Germany, homeschooling, and the Left

In light of our coverage (review, interview, quotes) of Glenn Reynolds' "The New School," we thought it timely to point out an article over at National Review from friend of Blaze Books and author most recently of "What Doomed Detroit" (review, quotes), Kevin Williamson, on the German government's campaign against homeschooling, Obama administration complicity and the Left's perspective on homeschooling more broadly.

As TheBlaze noted back in November, the Obama administration ordered the deportation of a German family who had sought asylum in the United States after fleeing Germany so they could homeschool their children (an illegal act in their native homeland). The Roenike family appealed to the Supreme Court, which ordered that the Obama administration respond to the family's petition.

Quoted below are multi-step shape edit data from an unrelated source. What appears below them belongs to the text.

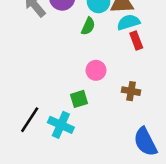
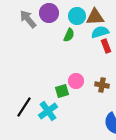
pink circle: (96, 70) -> (76, 81), moved
cyan cross: (61, 125) -> (48, 111), turned 30

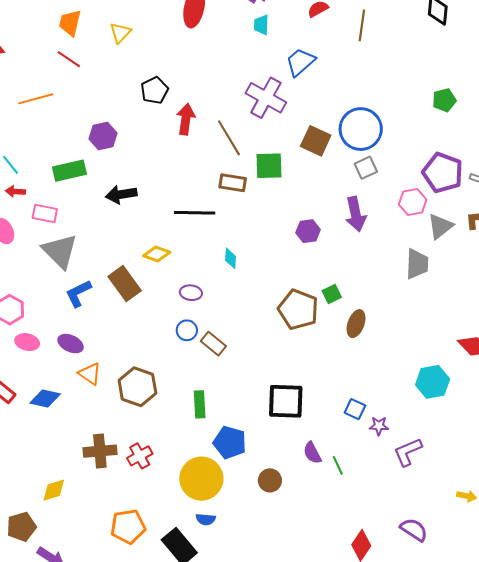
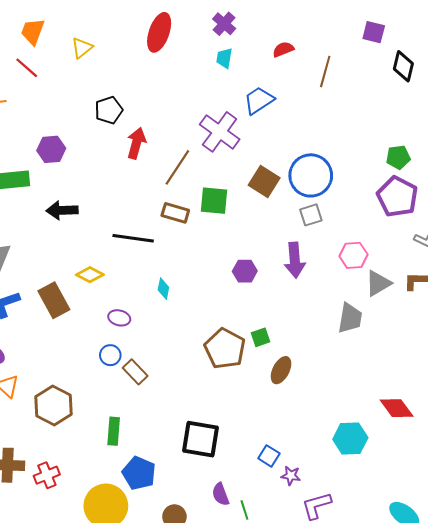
brown line: (229, 138) -> (177, 167), turned 57
purple pentagon: (443, 173) -> (397, 197), moved

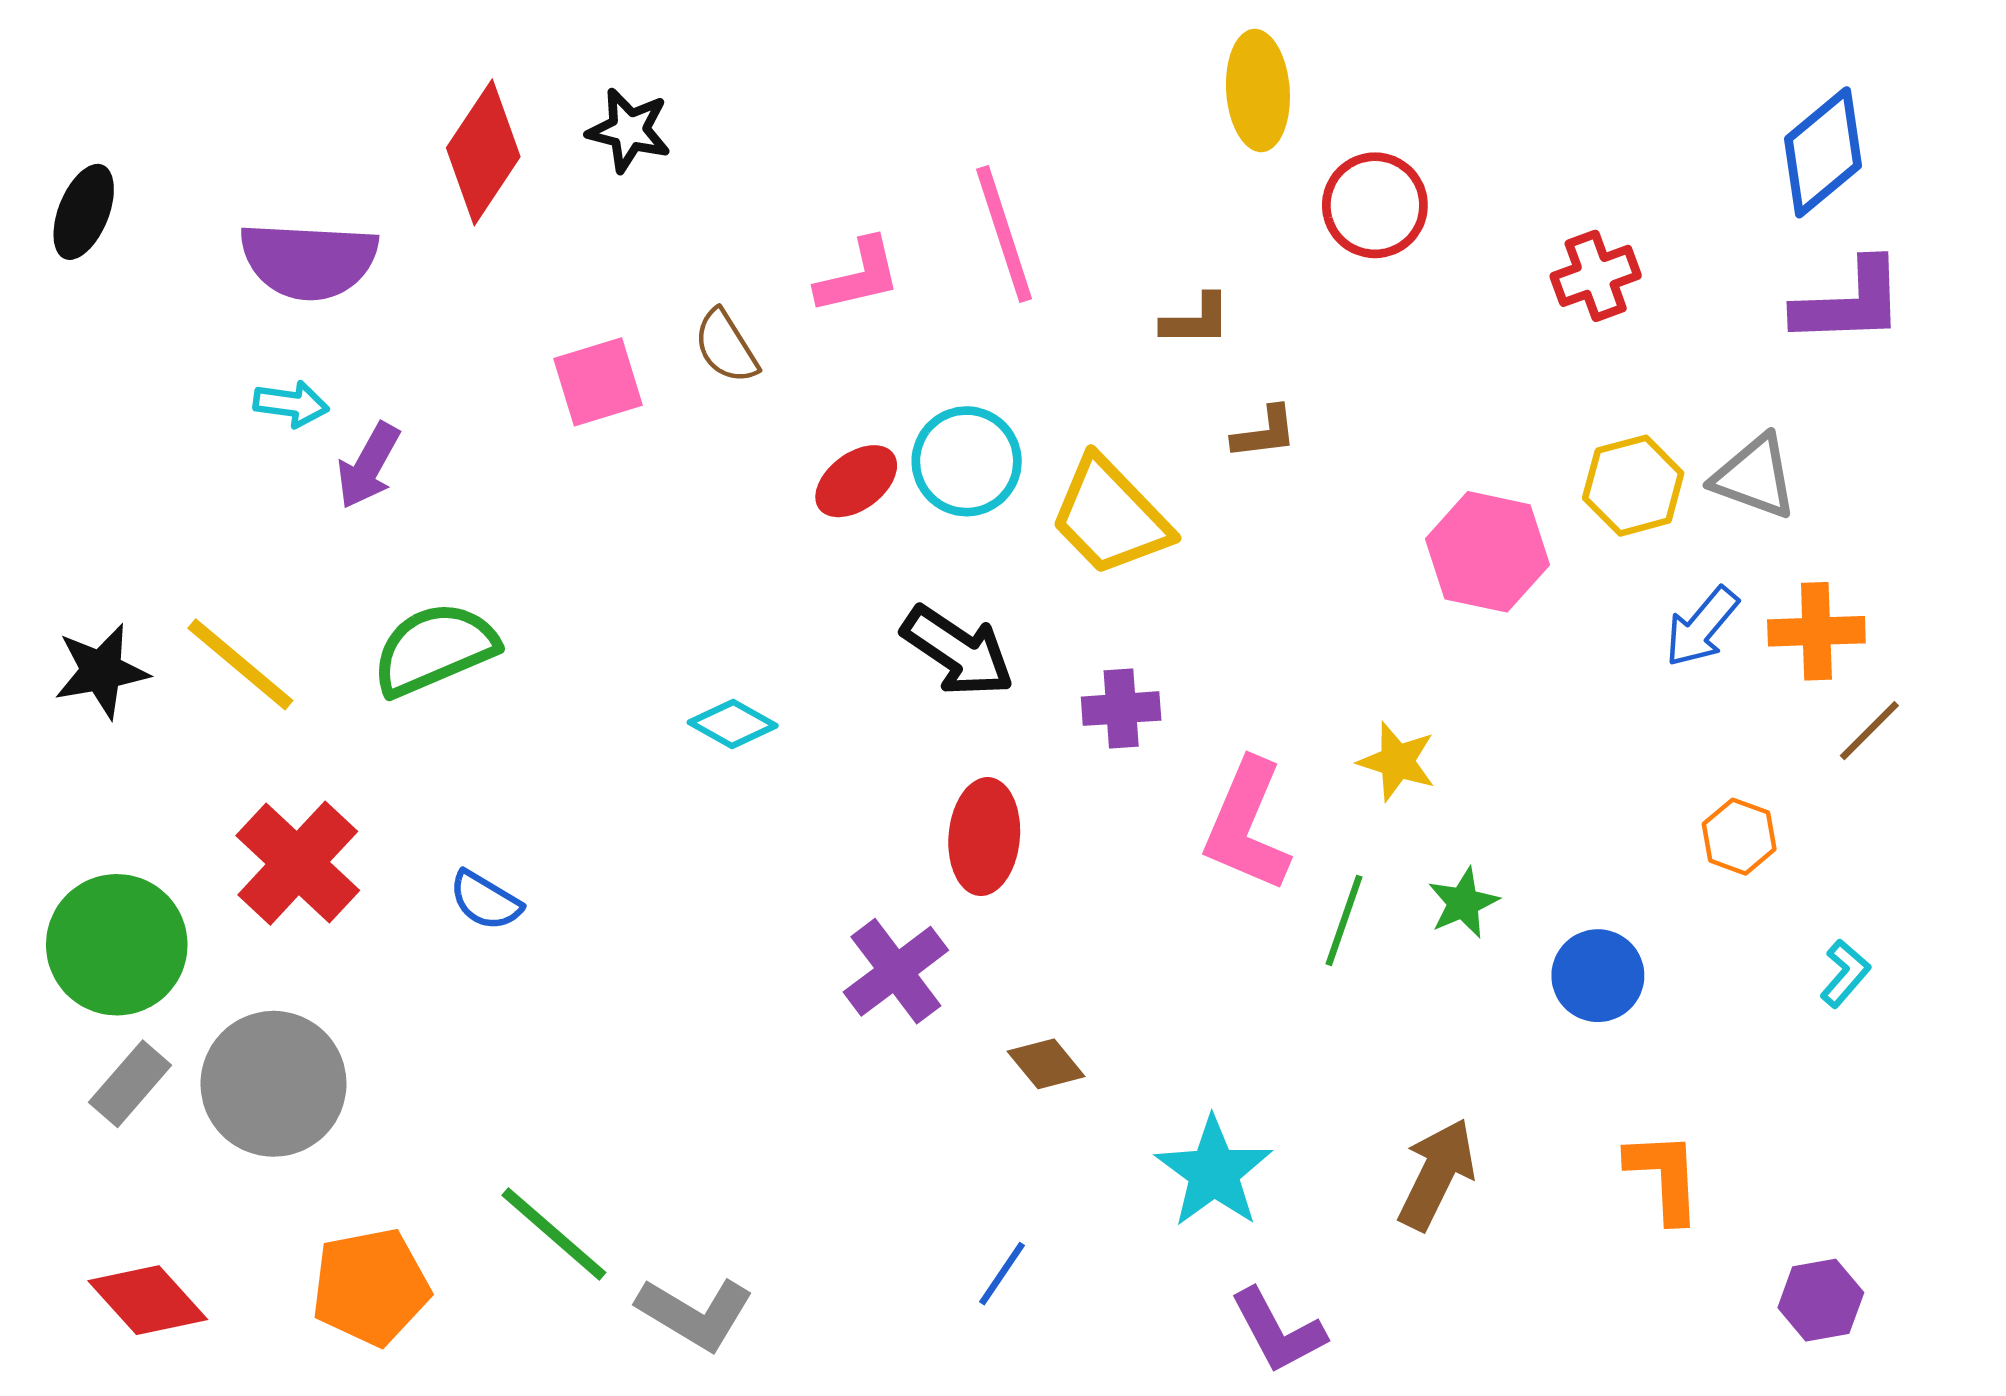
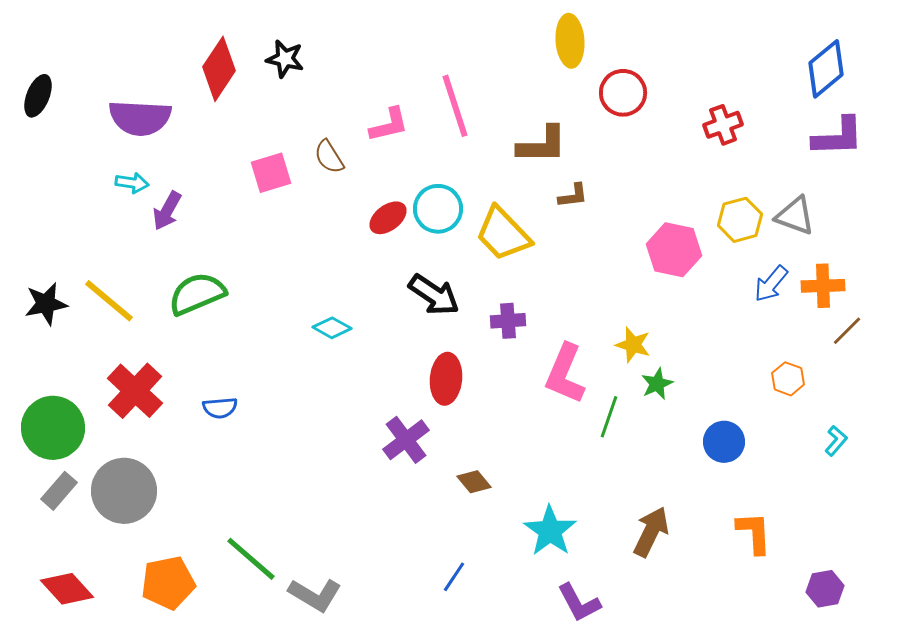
brown L-shape: (1196, 320) -> (542, 145), size x1.6
blue semicircle: (485, 901) -> (220, 408), turned -36
green star: (1463, 903) -> (657, 384), moved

Thus far, the administration has neglected to do so.

While homeschooling is blotted out in Germany, as the cost of education exceeds its value to such a degree that the bubble begins to burst in America, as Glenn Reynolds argues, homeschooling will become an increasingly attractive alternative. This, says Williamson, poses a grave threat to leftists as:

"The institutional Left hates homeschooling, hates it with a remarkable intensity, even though homeschooling recently has come into vogue with a certain subset of Park Slope–style progressives. Robin West of Georgetown’s law school has written admiringly of the suppression of homeschooling and regimes under which “parents who did so were criminals.” She writes that homeschoolers are dangerous precisely because of the fact that, far from being docile sheep, homeschoolers are as adults more likely to be politically engaged, which Professor West worries might “undermine, limit, or destroy state functions that interfere with family and parental rights.” For good measure, she notes that many homeschoolers were enthusiastic about George W. Bush in 2000 — quelle horreur. Many others on the left argue that homeschooling should be either banned outright or effectively regulated out of existence."

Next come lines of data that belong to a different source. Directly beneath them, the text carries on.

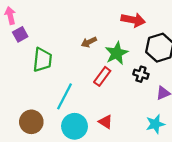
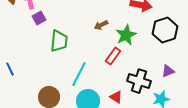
black cross: (141, 74) -> (139, 81), moved, size x1.6

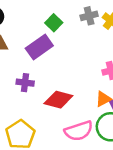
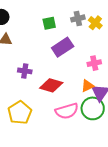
green square: (54, 23) -> (49, 23), turned 32
purple rectangle: (39, 47) -> (63, 47), moved

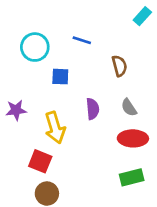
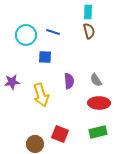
cyan rectangle: (142, 16) -> (88, 12), moved, turned -40
blue line: (82, 40) -> (53, 32), moved
brown semicircle: (119, 66) -> (89, 31), moved
red square: (40, 161) -> (60, 134), moved

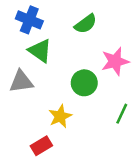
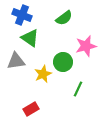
green line: (122, 114) -> (78, 89), moved
yellow star: (60, 116) -> (43, 74), moved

Echoing to a degree Reynolds' analogy of the K-12 classroom to an industrial era factory, Williamson notes that:

"Homeschooling terrifies the Left because the Left is at its core totalitarian, seeking to bring political discipline to every aspect of life — and control of education is essential to that project. The public school is in miniature what the Left believes the world should look like: Everybody arranged in orderly rows and moving about on an orderly schedule punctuated by bells, being taught about diversity and climate change by nice union ladies who also lead them to their federally subsidized lunches. If you can say “no” to that, you can say no to any part of the Left’s vision. Homeschooling is an existential threat to the privileged position of the institutional Left. The schools are the factory in which it manufactures its future clients."

Perhaps most ironically, our K-12 public education system is in and of itself is a Prussian system, imported by Horace Mann during the mid-19th century, as Reynolds discusses at length in "The New School." So here we have a German family who sought asylum to escape the original Prussian system to freely teach their children, potentially being forced back into such a system at the hands of a Left that in Williamson's reading needs to perpetuate Prussian-style rigidity in education.